# WinCC flex Ebenen



## markuscps (11 November 2010)

Hallo SPSler

ich schalte Optionen einer Maschine mit Merkern im Panel ein und aus, die gleiche Funktion möchte ich für den Export der Bilder an die Doku haben.
Ich dachte mir das könnte ich über Ebenen machen, funktionier zwar aber ich muss in jedem Bild Ebenen ein und ausblenden.

Hier meine Frage
Kann man Ebenen global für das ganze Projekt ein und ausblenden oder muss ich in jedes Bild einzeln?

Danke für eure Hilfe


----------



## PN/DP (11 November 2010)

Ebenen ein-/ausblenden geht nur zur Entwurfszeit im WinCCflex Bildeditor und nur für jedes Bild einzeln.
In der Runtime kann man keine Ebenen ein-/ausblenden, nur Bildobjekte sichtbar/unsichtbar animieren.

Harald


----------



## Thomas_X (12 November 2010)

Wir stecken das Bedienteil immer aus und lasen auf dem PC/PG die Runtime laufen machen einenScrennshot und wählen die Funktionen um und machen wieder einen Scrennshot mit Paint kann man die Bilder dann ineinander kopieren....


----------



## sailor (14 November 2010)

WINCCFlex hat in Runtime lt.
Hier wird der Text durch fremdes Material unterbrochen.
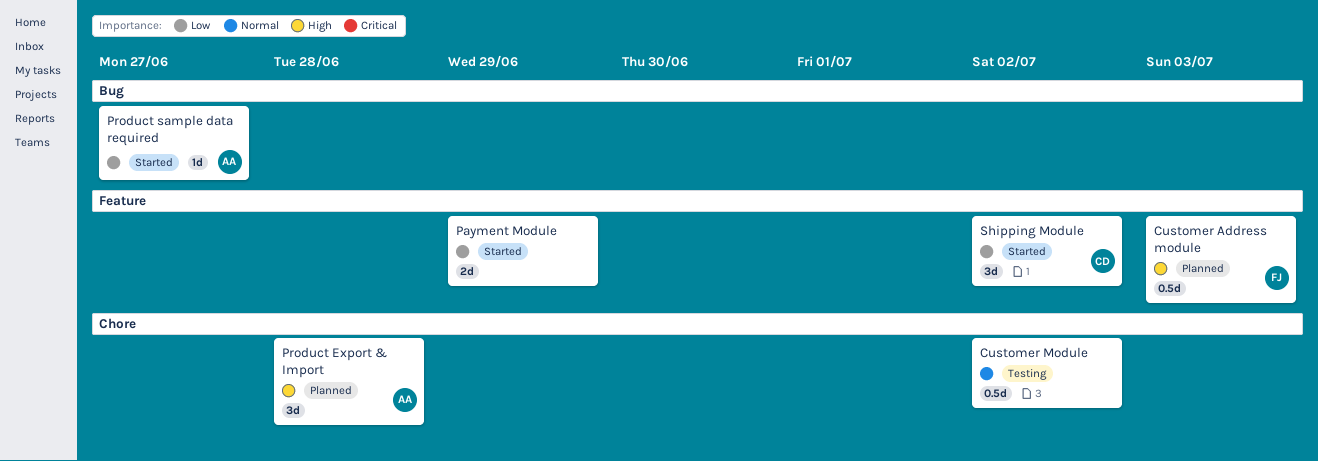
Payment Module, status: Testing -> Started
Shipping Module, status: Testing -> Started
Siemens nur eine Ebene. Deswegen kann man Objekte wie z.B. bei WINCC 7.0 nicht in den Vordergrund stellen. Das ist m.E. ein exorbitanter Nachteil von WINCCFlex. Was hab ich da schon geflucht. (z.B. BB)
Gruß
Sailor


----------



## netmaster (15 November 2010)

sailor schrieb:


> WINCCFlex hat in Runtime lt. Siemens nur eine Ebene. Deswegen kann man Objekte wie z.B. bei WINCC 7.0 nicht in den Vordergrund stellen. Das ist m.E. ein exorbitanter Nachteil von WINCCFlex. Was hab ich da schon geflucht. (z.B. BB)
> Gruß
> Sailor


 

Was genau hattest du hier für Probleme?


----------



## sailor (15 November 2010)

Wenn man Bildbausteine übereinander platziert, z.B. Motore/Ventile,... dann muss man aufpassen, dass die sich nicht überschneiden. Bei z.B. WINCC kann man festlegen, das sich das Objekt (Faceplate) jeweils beim z.B. Anklicken in den Vordergrung legt.
Bei WINCCFlex geht das nicht, meines Wissens.


----------



## markuscps (18 November 2010)

Mir geht es nur um die Doku, beim Export wollte ich die Optionen der Maschine ausblenden.
In der Runtime auf der Maschine funktioniert das sehr gut, da wird eine Option an oder abgewählt und die dazu gehörenden Button usw. sind wieder sichtbar bez. nicht mehr sichtbar.

Ich hab es im Projekt mit Ebenen probiert, leider kann man die Ebenen nicht Global für das ganze Projekt an/abwählen sonder muss in jedes Bild.

gibt es dafür eine elegante Lösung?


----------



## PN/DP (18 November 2010)

Du könntest das S7-SPS-Programm mit PLCSIM simulieren und das flexible-Projekt mit der Runtime simulieren und davon Screenshots machen.

Oder solange die Maschine noch bei Dir ist, Screenshots vom echten Panel machen.
Dazu einfach im flexible-Projekt in den Geräteeinstellungen *[v] Sm@rtServer starten* aktivieren.
Dann mit Internet Explorer oder VNC-Viewer das Panel fernsteuern.

Harald


----------